Description
Motivation
After reviewing #1445 again(partition data reassign, which is disabled by default in the master branch), I found some bugs and design problems. I will use this issue to track the further optimizations.
Subtasks tracking
- [#1608][part-1] fix(spark): Only share the replacement servers for faulty servers in one stage #1609
- [#1608][part-2] fix(spark): avoid releasing block in advance when enable block resend #1610
- [#1373][FOLLOWUP] fix(spark): shuffle manager rpc service invalid when partition data reassign is enabled #1583
- [#1373][FOLLOWUP] fix(spark): register with incorrect partitionRanges after reassign #1612
- [#1608][part-3] feat(spark3): support reading partition data from multiple reassignment servers #1615
- [#1608][part-4] feat(server)(spark3): activate partition reassign when server is inactive #1617
- [#1608][part-5] feat(spark3): always use the available assignment #1652
- [#1608][part-6] improvement(spark): verify the sent blocks count #1690
- [#1608][part-7] improvement(doc): add doc and optimize reassign config options #1693
Design thought
reassign rpc between with spark driver + executor
This part has been involved in the #1445 design doc, I will not describe more.
reassign signal propagation
In current codebase, the latest reassign partition-> servers plan won't be propagated into the next start tasks.

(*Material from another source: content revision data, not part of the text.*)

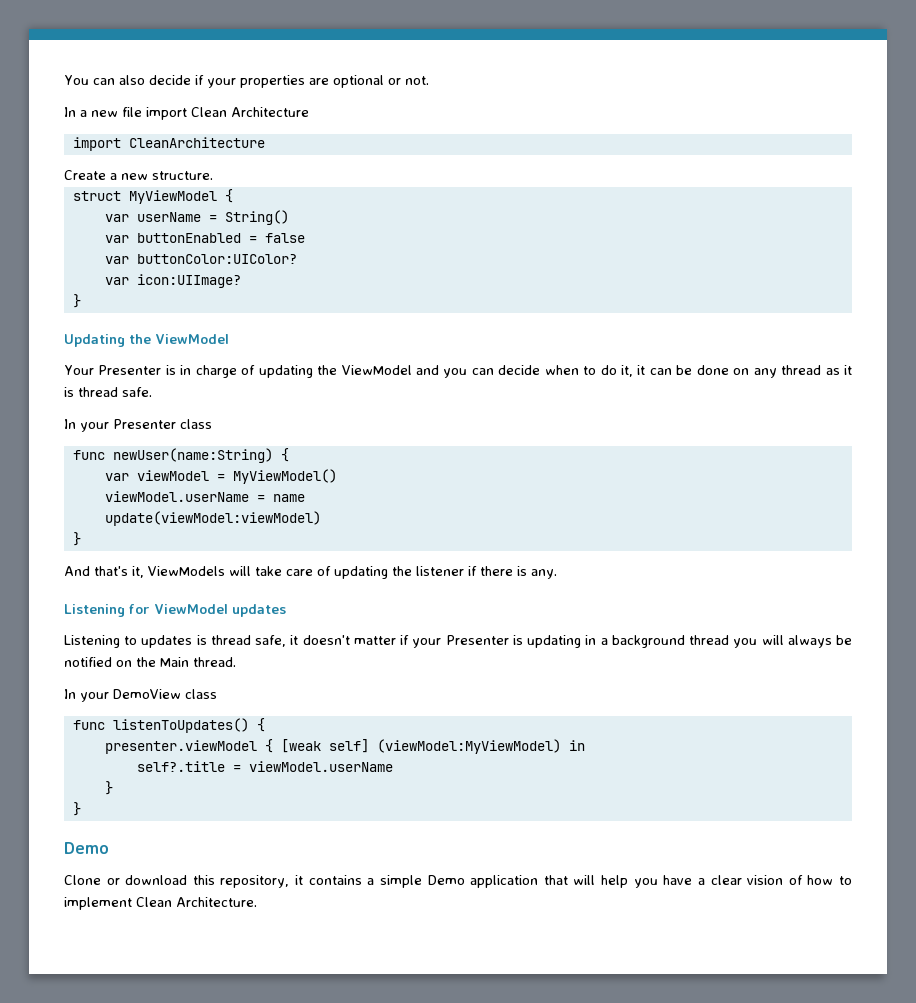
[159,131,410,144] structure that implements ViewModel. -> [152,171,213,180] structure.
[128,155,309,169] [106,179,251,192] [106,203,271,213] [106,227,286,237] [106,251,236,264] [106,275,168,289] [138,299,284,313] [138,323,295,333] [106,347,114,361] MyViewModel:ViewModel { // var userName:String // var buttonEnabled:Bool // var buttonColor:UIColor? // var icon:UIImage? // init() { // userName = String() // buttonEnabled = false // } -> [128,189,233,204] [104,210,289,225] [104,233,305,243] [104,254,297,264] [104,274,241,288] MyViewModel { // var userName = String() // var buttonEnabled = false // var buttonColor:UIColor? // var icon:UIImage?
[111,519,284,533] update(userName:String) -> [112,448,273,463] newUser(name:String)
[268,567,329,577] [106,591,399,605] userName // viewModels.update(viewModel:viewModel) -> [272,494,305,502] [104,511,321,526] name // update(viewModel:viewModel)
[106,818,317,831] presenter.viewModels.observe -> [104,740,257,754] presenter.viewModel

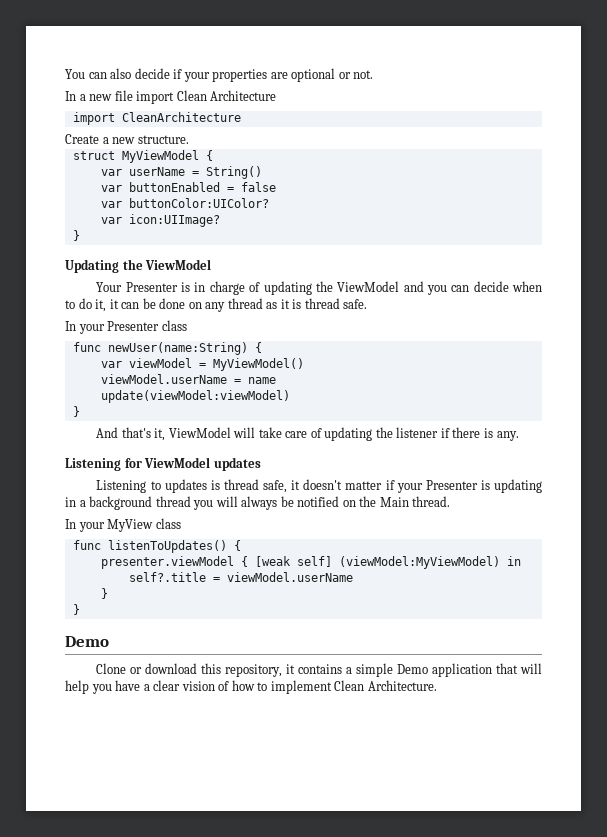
[148,566,225,576] ViewModels -> [168,427,231,438] ViewModel
[113,689,181,699] DemoView -> [107,519,154,532] MyView

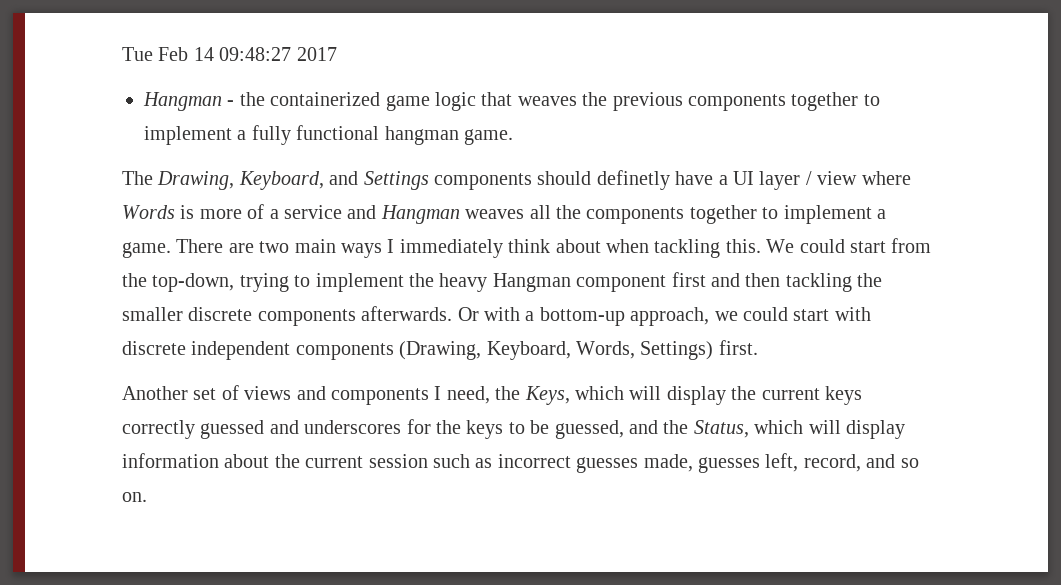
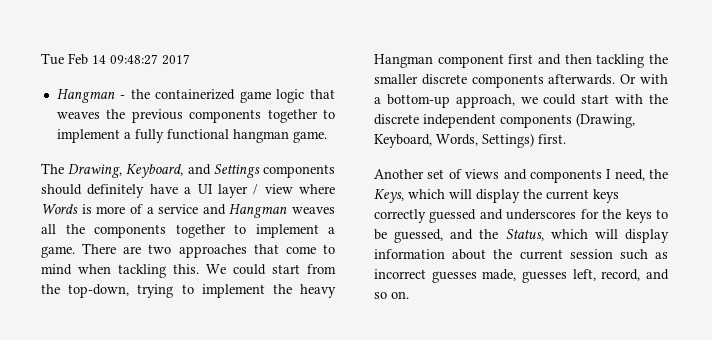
[596,170,670,190] definetly -> [87,184,145,198] definitely
[294,239,601,258] main ways I immediately think about -> [178,244,335,258] [41,264,72,275] approaches that come to mind
(871, 314) none -> [649,94,668,104] the

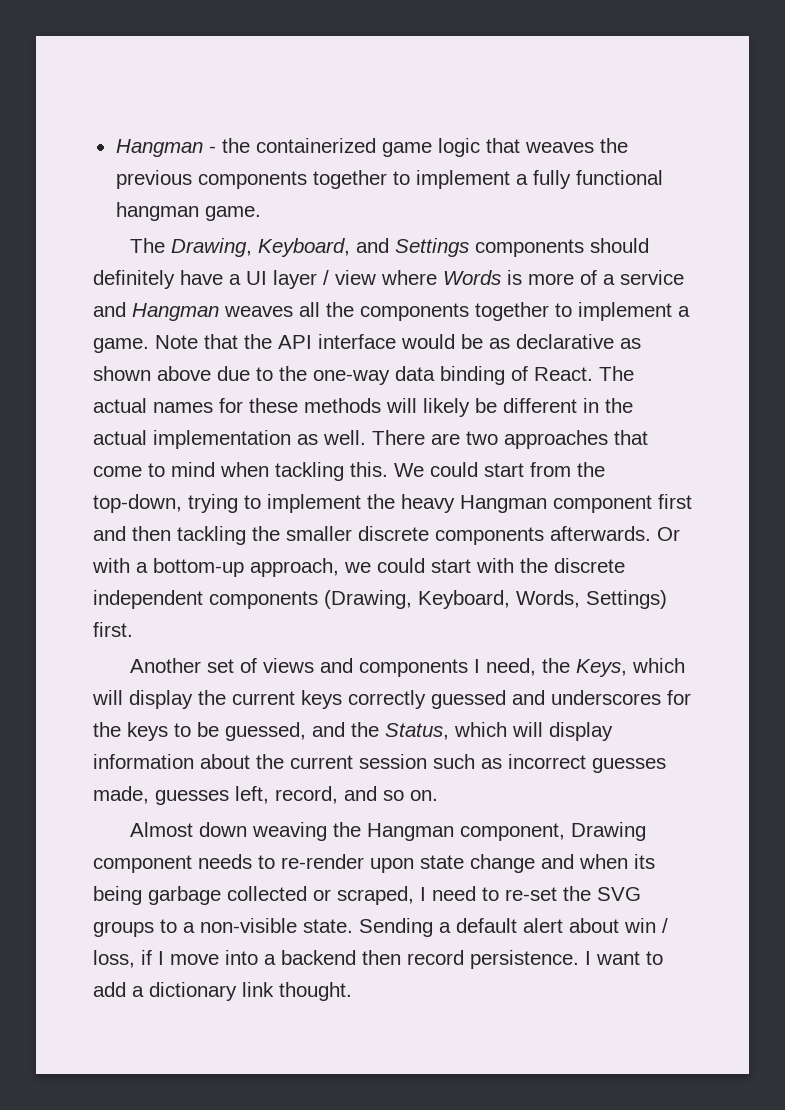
[41,53,190,65] Tue Feb 14 09:48:27 2017 // -> (115, 148) none
(75, 252) none -> [155,334,641,349] [93,366,634,385] [93,398,633,417] [93,430,366,449] Note that the API interface would be as declarative as shown above due to the one-way data binding of React. The actual names for these methods will likely be different in the actual implementation as well.
(409, 295) none -> [129,822,646,841] [93,854,655,873] [93,886,641,905] [93,918,668,937] [93,950,663,969] [93,982,352,1001] // Almost down weaving the Hangman component, Drawing component needs to re-render upon state change and when its being garbage collected or scraped, I need to re-set the SVG groups to a non-visible state. Sending a default alert about win / loss, if I move into a backend then record persistence. I want to add a dictionary link thought.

To solve this problem, I will make writer always get the latest partition->servers plan. Once the reassign signal happens,
the cached shuffleHandleInfo will be updated by the reassign rpc returned.
For the next start task(task2) after reassign tasks finished, task2 will get the latest plan according to the replacement + normal servers list. It will avoid writing to the faulty servers again.
reassign multiple servers for one partition
This topic is scoped in the single replica.
For the different type partition, we will have different strategies for the partition -> multiple servers assign.
For huge partition, I will hope that after recogizing the huge_partition, we will request reassign multiple servers by rpc, and the task will acheive its owned partitioned server by the hash mechanism by its taskAttemptId,
which will make load balance valid.
For normal partition, the multiple servers are only valid on the reassign multiple times due to the expected problems.
For this case, the task will always get the last server to write.